--- EXTRACTED ENTRIES Enclosed Below ---

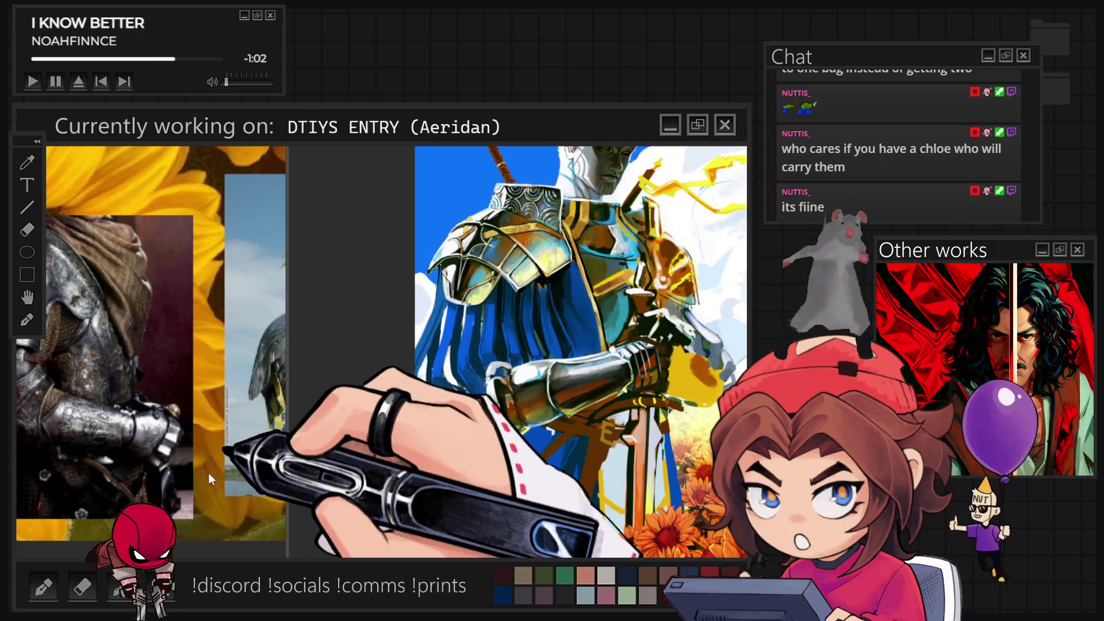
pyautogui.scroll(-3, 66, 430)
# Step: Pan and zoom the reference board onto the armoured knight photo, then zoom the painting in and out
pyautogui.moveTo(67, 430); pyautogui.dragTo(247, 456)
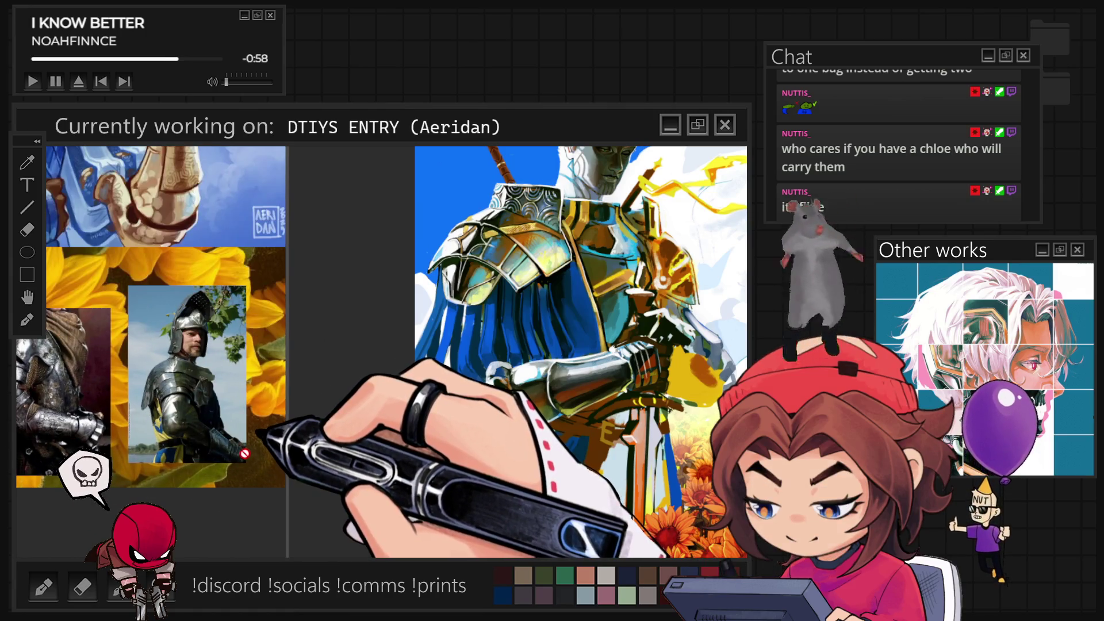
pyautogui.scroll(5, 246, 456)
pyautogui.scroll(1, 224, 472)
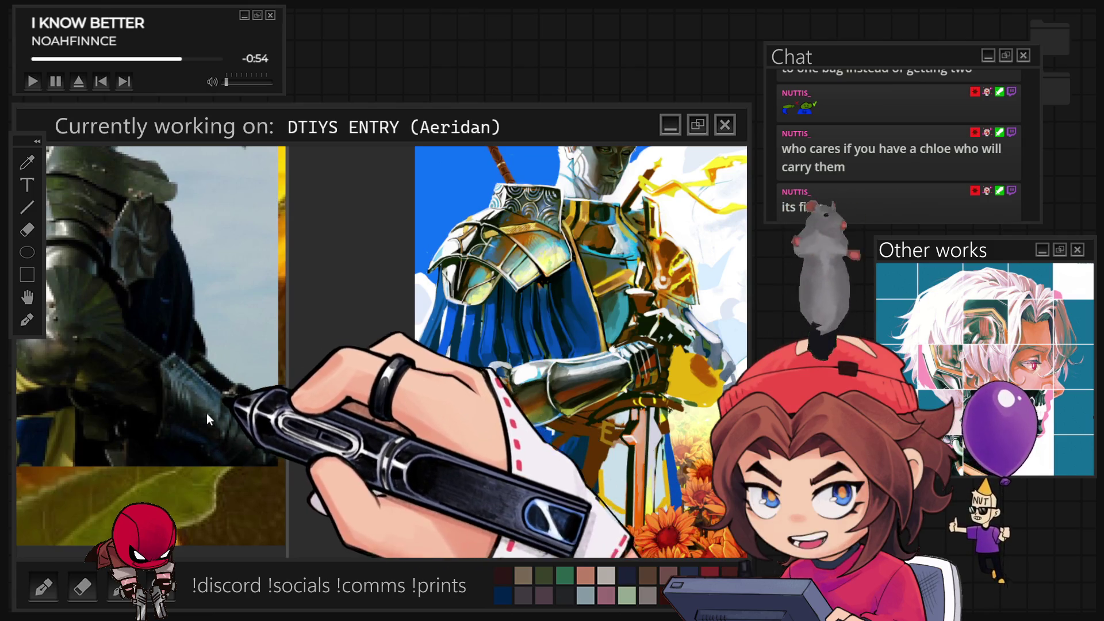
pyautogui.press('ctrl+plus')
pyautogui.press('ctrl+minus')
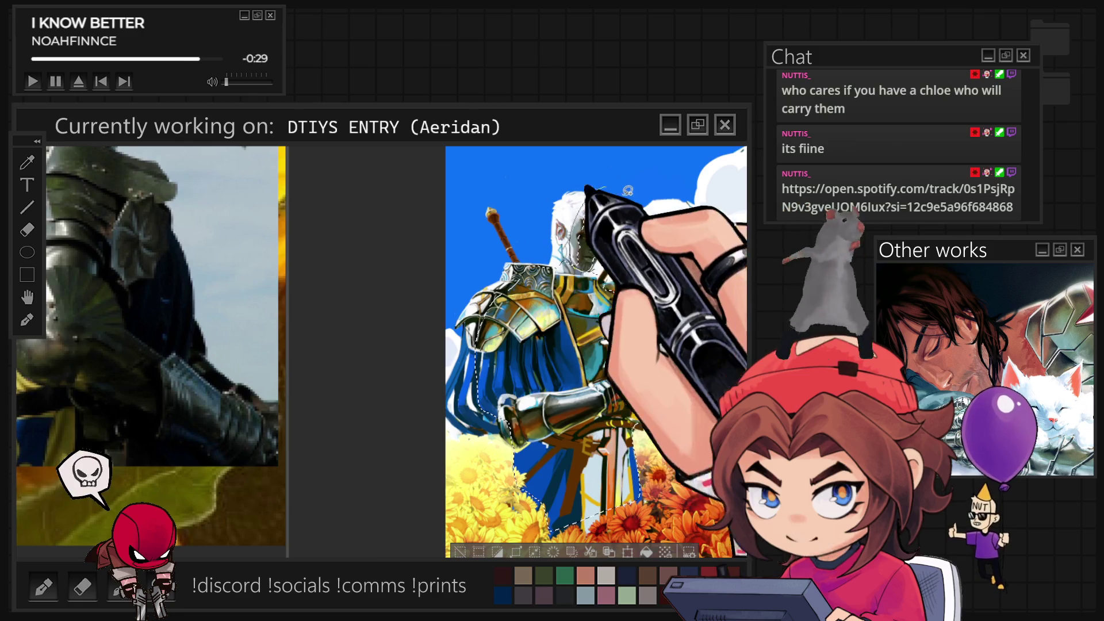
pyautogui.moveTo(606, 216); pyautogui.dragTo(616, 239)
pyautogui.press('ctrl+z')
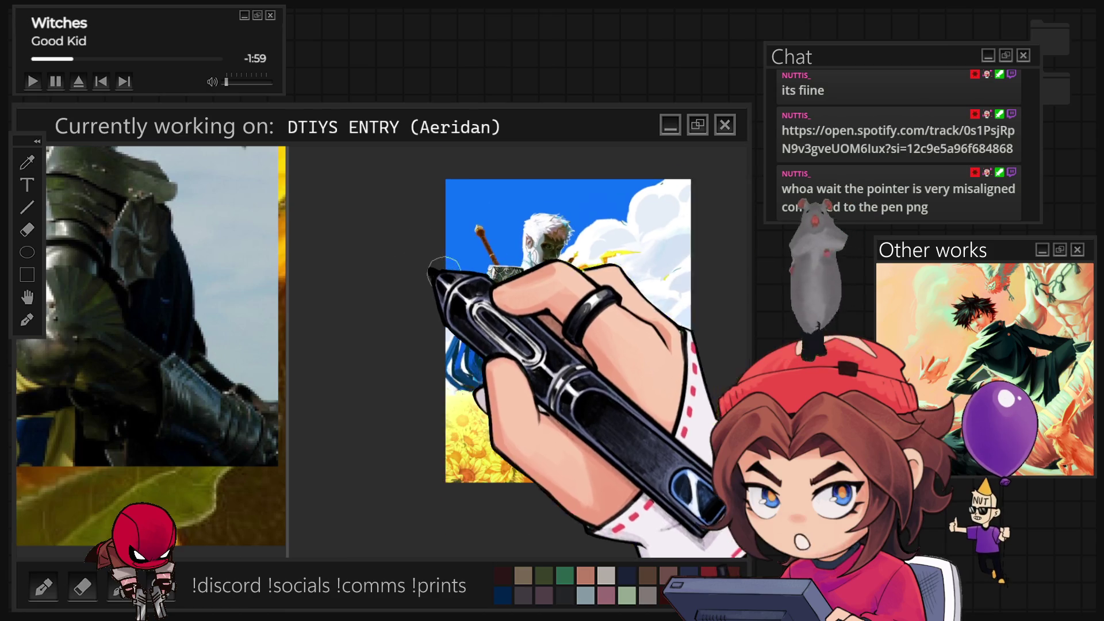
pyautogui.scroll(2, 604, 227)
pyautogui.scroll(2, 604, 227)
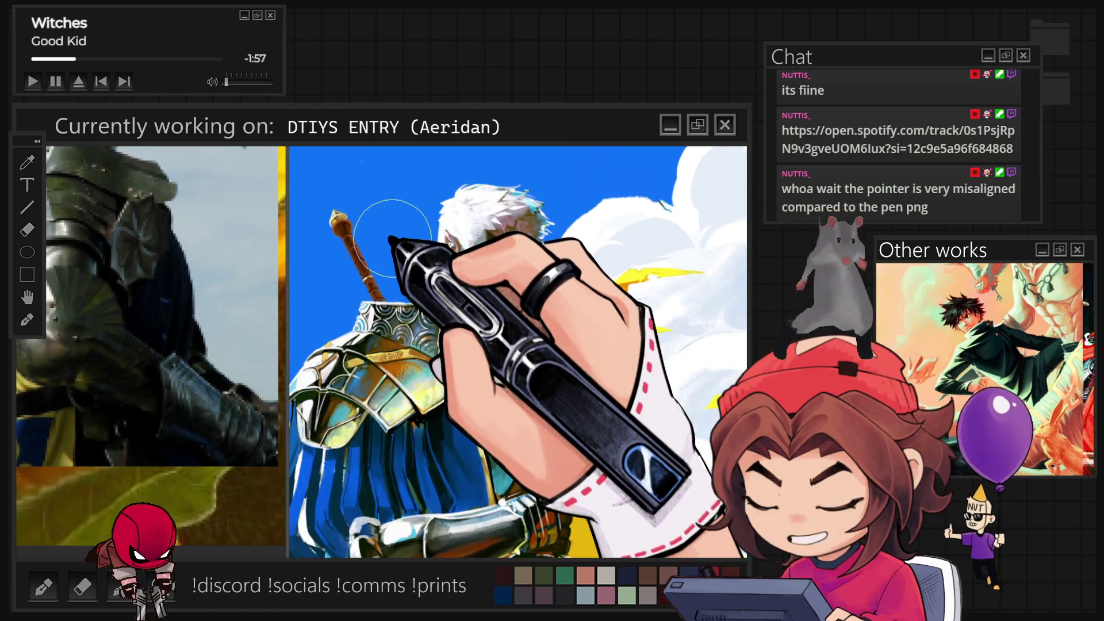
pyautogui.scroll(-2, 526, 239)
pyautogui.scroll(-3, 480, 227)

--- End of Enclosed EXTRACTED ENTRIES ---
--- EXTRACTED ENTRIES Enclosed Below ---

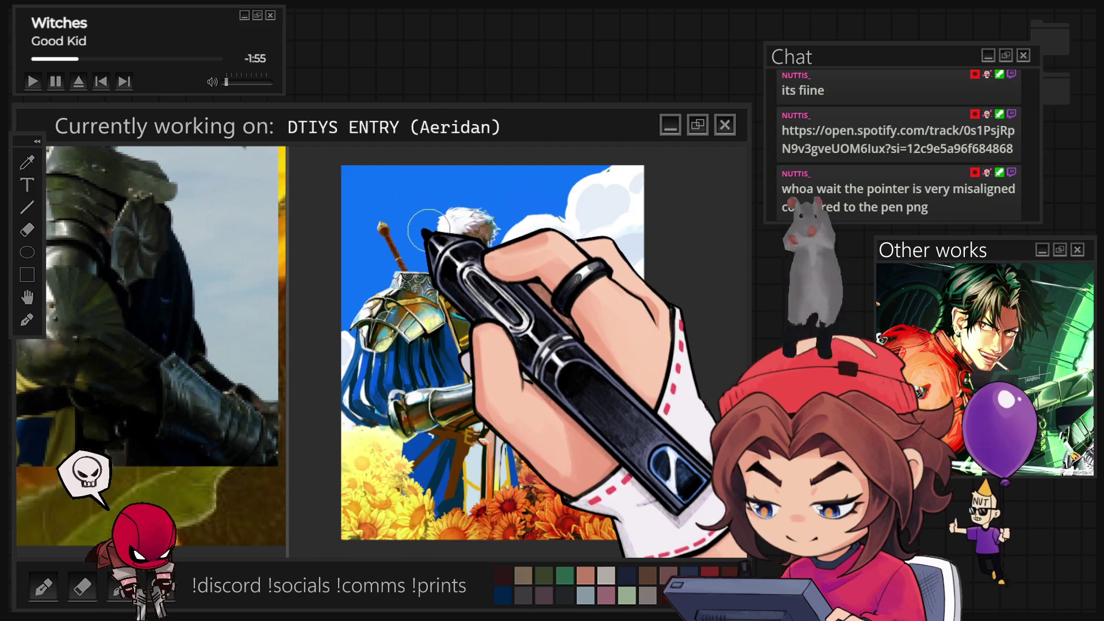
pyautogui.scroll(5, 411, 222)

--- End of Enclosed EXTRACTED ENTRIES ---

Pictures excluded, transcribe the listing above exactly from the line with "pyautogui.scroll(-3, 66, 430)" through the line with "pyautogui.press('ctrl+plus')", and no further.

pyautogui.scroll(-3, 66, 430)
# Step: Pan and zoom the reference board onto the armoured knight photo, then zoom the painting in and out
pyautogui.moveTo(67, 430); pyautogui.dragTo(247, 456)
pyautogui.scroll(5, 246, 456)
pyautogui.scroll(1, 224, 472)
pyautogui.press('ctrl+plus')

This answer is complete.